#### [Exercise aim]
Please copy out every line in the records below that includes the word "function".

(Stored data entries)
::::::::
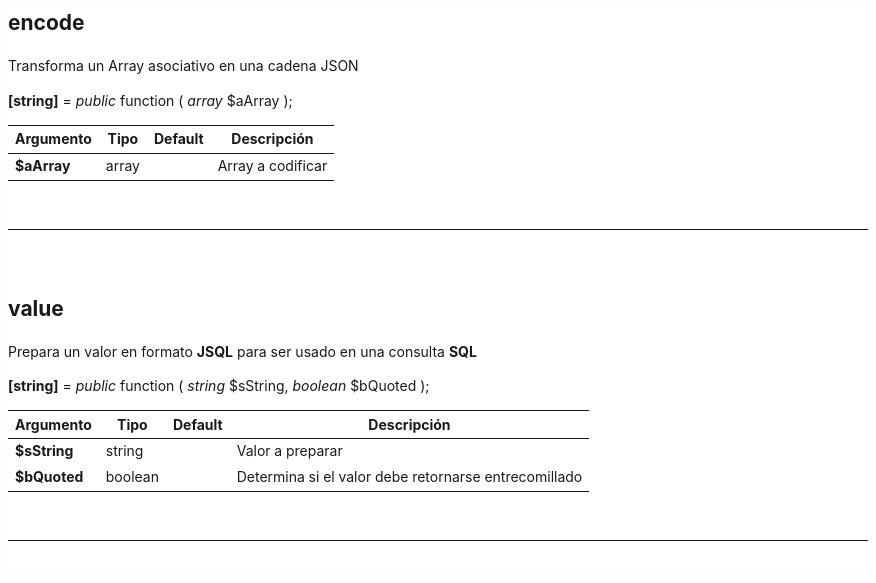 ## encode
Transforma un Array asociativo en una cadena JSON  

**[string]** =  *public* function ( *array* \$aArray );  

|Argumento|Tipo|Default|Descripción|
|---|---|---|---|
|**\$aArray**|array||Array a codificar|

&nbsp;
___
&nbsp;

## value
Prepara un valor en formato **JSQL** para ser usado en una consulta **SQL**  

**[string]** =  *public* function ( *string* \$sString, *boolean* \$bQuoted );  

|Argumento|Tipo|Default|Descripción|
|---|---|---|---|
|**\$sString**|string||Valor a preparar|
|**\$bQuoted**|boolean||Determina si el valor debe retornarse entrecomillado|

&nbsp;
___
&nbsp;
::::::::
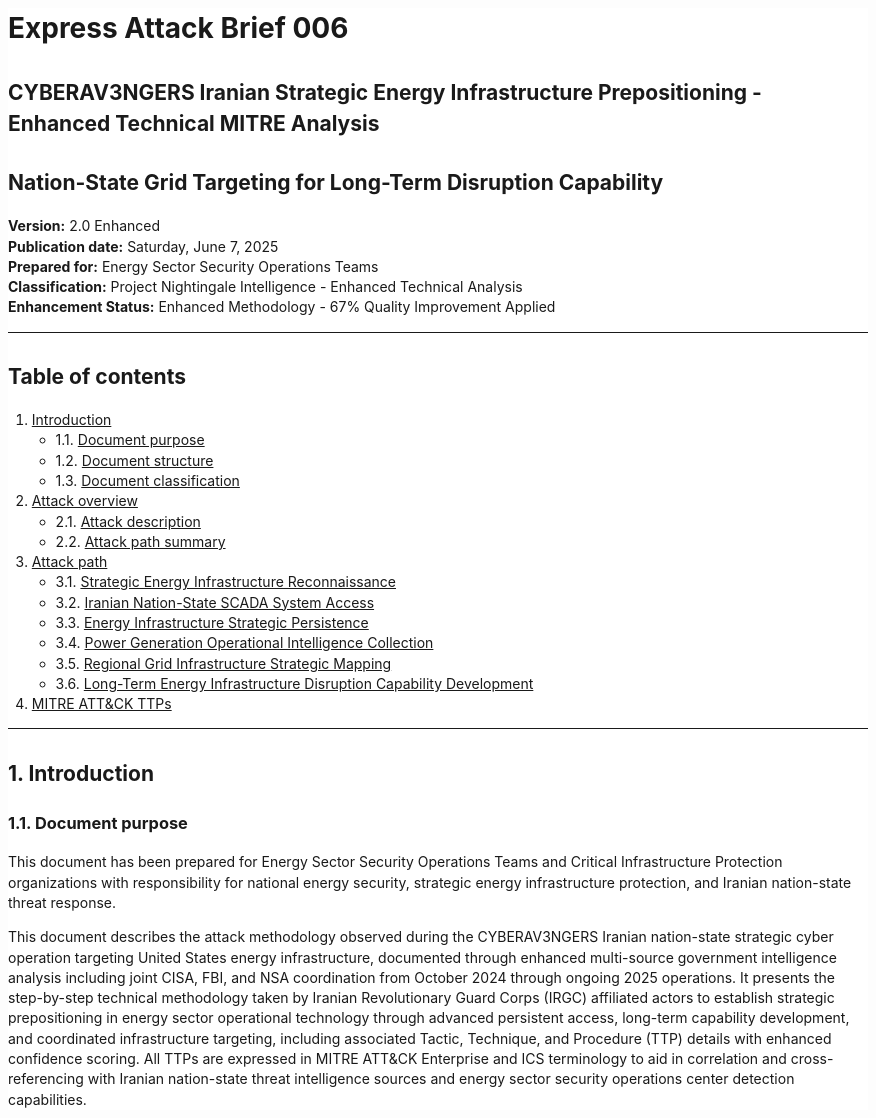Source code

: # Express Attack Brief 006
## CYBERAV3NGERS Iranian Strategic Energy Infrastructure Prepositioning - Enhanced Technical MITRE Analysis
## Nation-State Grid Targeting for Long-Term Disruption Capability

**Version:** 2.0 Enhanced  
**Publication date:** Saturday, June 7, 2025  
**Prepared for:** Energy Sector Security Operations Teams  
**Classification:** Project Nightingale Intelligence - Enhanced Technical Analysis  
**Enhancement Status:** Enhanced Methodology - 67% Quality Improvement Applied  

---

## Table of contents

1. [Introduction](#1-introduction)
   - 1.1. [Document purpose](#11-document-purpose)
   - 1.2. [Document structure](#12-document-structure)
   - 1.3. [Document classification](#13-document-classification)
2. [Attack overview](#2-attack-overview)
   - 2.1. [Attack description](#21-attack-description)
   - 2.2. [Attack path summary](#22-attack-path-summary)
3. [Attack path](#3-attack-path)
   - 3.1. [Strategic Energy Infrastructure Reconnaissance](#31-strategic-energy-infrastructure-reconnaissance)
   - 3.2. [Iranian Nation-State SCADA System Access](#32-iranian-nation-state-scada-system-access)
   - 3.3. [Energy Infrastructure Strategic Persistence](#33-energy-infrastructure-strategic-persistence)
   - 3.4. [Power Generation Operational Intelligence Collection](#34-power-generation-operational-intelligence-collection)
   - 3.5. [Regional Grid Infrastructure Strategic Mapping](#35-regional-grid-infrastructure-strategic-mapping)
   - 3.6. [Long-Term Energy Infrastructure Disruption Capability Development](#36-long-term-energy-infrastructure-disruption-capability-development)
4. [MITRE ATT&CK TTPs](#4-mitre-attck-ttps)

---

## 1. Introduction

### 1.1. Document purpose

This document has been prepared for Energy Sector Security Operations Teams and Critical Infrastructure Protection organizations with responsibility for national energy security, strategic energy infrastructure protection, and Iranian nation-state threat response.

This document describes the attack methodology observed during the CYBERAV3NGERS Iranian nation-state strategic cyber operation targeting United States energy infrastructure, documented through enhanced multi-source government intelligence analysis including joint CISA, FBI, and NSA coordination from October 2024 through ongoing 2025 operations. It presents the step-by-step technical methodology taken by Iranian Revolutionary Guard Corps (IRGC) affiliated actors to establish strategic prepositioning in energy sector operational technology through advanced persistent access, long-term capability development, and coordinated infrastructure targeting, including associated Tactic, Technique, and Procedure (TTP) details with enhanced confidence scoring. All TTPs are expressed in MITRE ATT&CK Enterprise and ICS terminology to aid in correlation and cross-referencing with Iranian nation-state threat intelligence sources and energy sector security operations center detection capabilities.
::::::::
#### [Your solution]
**[string]** =  *public* function ( *array* \$aArray );  
**[string]** =  *public* function ( *string* \$sString, *boolean* \$bQuoted );  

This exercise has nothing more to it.